Count the lines of the data that contain the string "pemeriksaan" and give only that number.

________________________

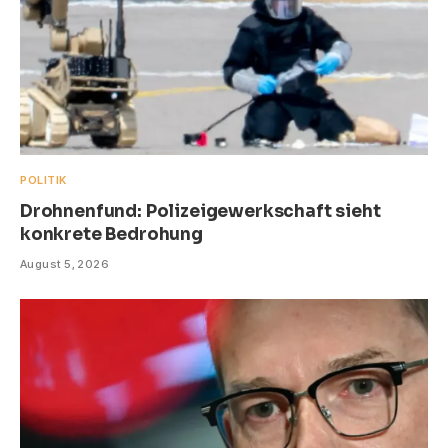
POLITIK
Drohnenfund: Polizeigewerkschaft sieht
konkrete Bedrohung
August 5, 2026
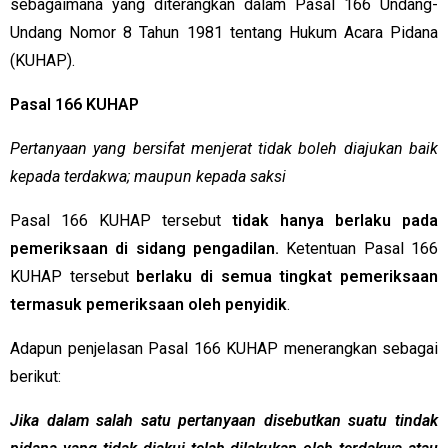
sebagaimana yang diterangkan dalam Pasal 166 Undang-
Undang Nomor 8 Tahun 1981 tentang Hukum Acara Pidana
(KUHAP).
Pasal 166 KUHAP
Pertanyaan yang bersifat menjerat tidak boleh diajukan baik
kepada terdakwa; maupun kepada saksi
Pasal 166 KUHAP tersebut
tidak hanya berlaku pada
pemeriksaan di sidang pengadilan.
Ketentuan Pasal 166
KUHAP tersebut
berlaku di semua tingkat pemeriksaan
termasuk pemeriksaan oleh penyidik
.
Adapun penjelasan Pasal 166 KUHAP menerangkan sebagai
berikut:
Jika dalam salah satu pertanyaan disebutkan suatu tindak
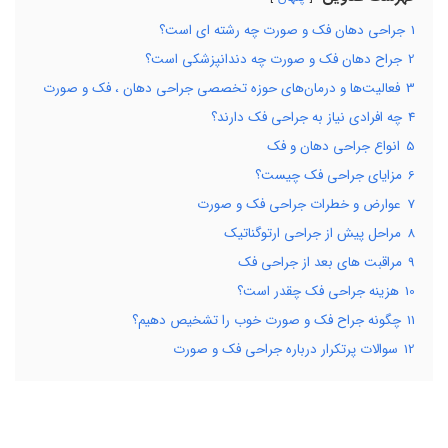
1
جراحی دهان فک و صورت چه رشته ای است؟
2
جراح دهان فک و صورت چه دندانپزشکی است؟
3
فعالیت‌ها و درمان‌های حوزه تخصصی جراحی دهان ، فک و صورت
4
چه افرادی نیاز به جراحی فک دارند؟
5
انواع جراحی دهان و فک
6
مزایای جراحی فک چیست؟
7
عوارض و خطرات جراحی فک و صورت
8
مراحل پیش از جراحی ارتوگناتیک
9
مراقبت های بعد از جراحی فک
10
هزینه جراحی فک چقدر است؟
11
چگونه جراح فک و صورت خوب را تشخیص دهیم؟
12
سوالات پرتکرار درباره جراحی فک و صورت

________________________

ANSWER AREA
3